在延迟写的情况下进入_txc_state_proc函数时,没有pending 的aio因此直接进入STATE_AIO_WAIT状态,在STATE_AIO_WAIT状态里设置状态为STATE_IO_DONE然后递归的调用_txc_state_proc,同simple write,在STATE_IO_DONE状态里,将事务入队kv_queue,并唤醒_kv_sync_thread线程。
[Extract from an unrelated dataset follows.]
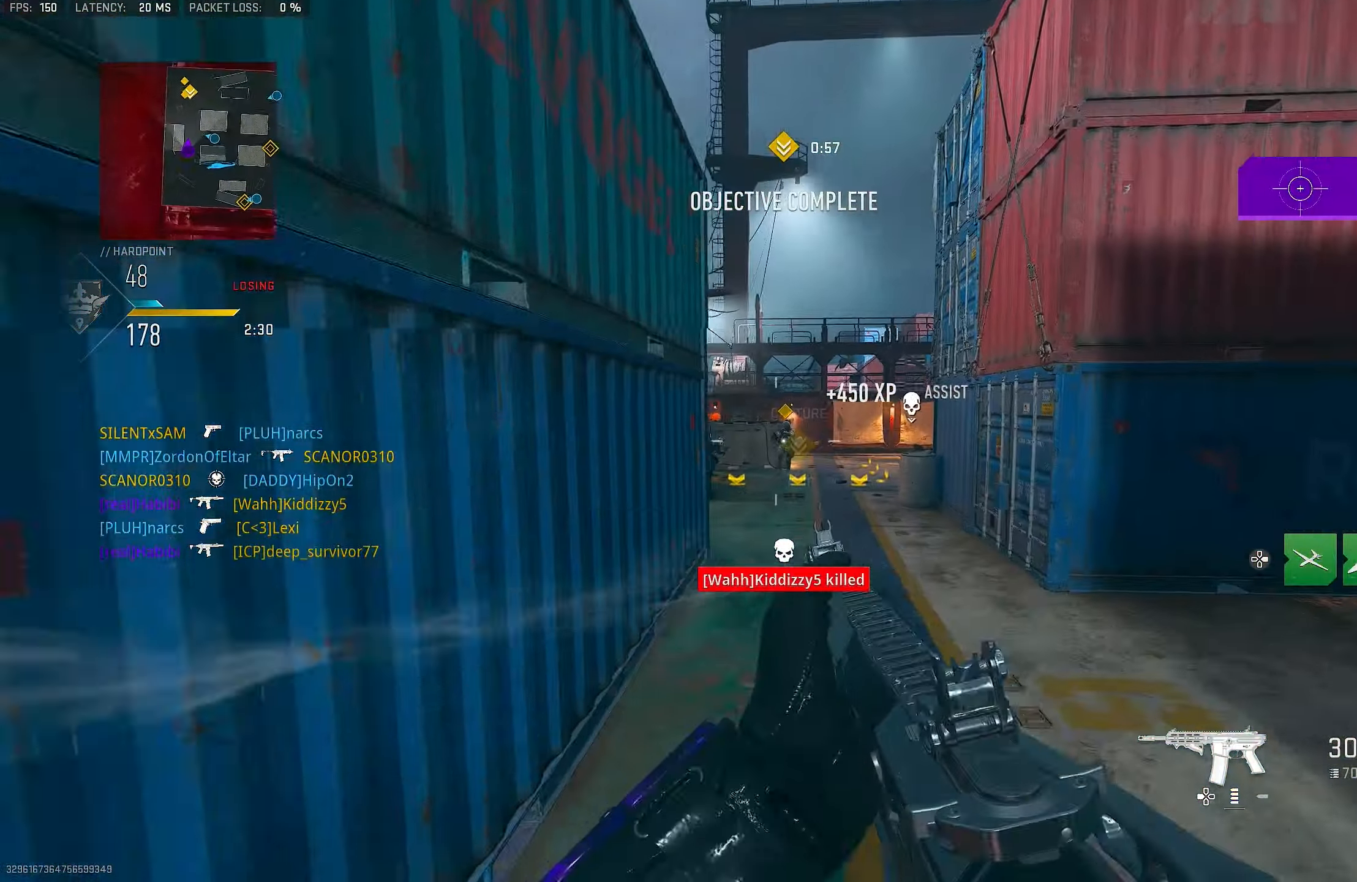
{"buttons": [], "left_stick": "up", "right_stick": "left", "events": [[50, "right_stick", "left"], [116, "left_stick", "up"], [316, "right_stick", "center"], [483, "right_stick", "left"]]}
之后的处理和simple write相似(在延迟写的情况下,将日志写完后即在STATE_KV_SUBMITTED状态就可以向客户端确认写成功了,如果后面的数据写磁盘失败,也可以呃从日志中恢复),直到STATE_KV_DONE状态
case TransContext::STATE_KV_DONE:
if (txc->deferred_txn)
txc->state = TransContext::STATE_DEFERRED_QUEUED;
_deferred_queue(txc);
bluestore_deferred_transaction_t& wt = *txc->deferred_txn;
for (auto opi = wt.ops.begin(); opi != wt.ops.end(); ++opi)
const auto& op = *opi;
bufferlist::const_iterator p = op.data.begin();
for (auto e : op.extents)
txc->osr->deferred_pending->prepare_write(cct, wt.seq, e.offset, e.length, p);
auto i = iomap.insert(make_pair(offset, deferred_io()));
_deferred_submit_unlock(txc->osr.get());
auto i = b->iomap.begin();
while (true)
bdev->aio_write(start, bl, &b->ioc, false); //b->ioc决定了回调函数是DeferredBatch::aio_finish
++i;
bdev->aio_submit(&b->ioc);
在deferred write场景下,在STATE_KV_DONE状态会把数据写入到磁盘。在_aio_thread线程中,执行完aio后,会执行对应的回调函数aio_callback(aio_callback_priv, ioc->priv);对于deferred write,其最终会调用DeferredBatch::aio_finish,在aio_finish中会调用_deferred_aio_finish
DeferredBatch *b = osr->deferred_running;
for (auto& i : b->txcs)
TransContext *txc = &i;
txc->state = TransContext::STATE_DEFERRED_CLEANUP;
costs += txc->cost;
throttle_deferred_bytes.put(costs);
deferred_done_queue.emplace_back(b);
kv_cond.notify_one();
线程会把deferred_done_queue插入swap到deferred_done,然后又把deferred_done swap到deferred_stable,最后又把deferred_stable swap到deferred_stable_to_finalize,然后唤醒_kv_finalize_thread线程去处理deferred_stable_to_finalize。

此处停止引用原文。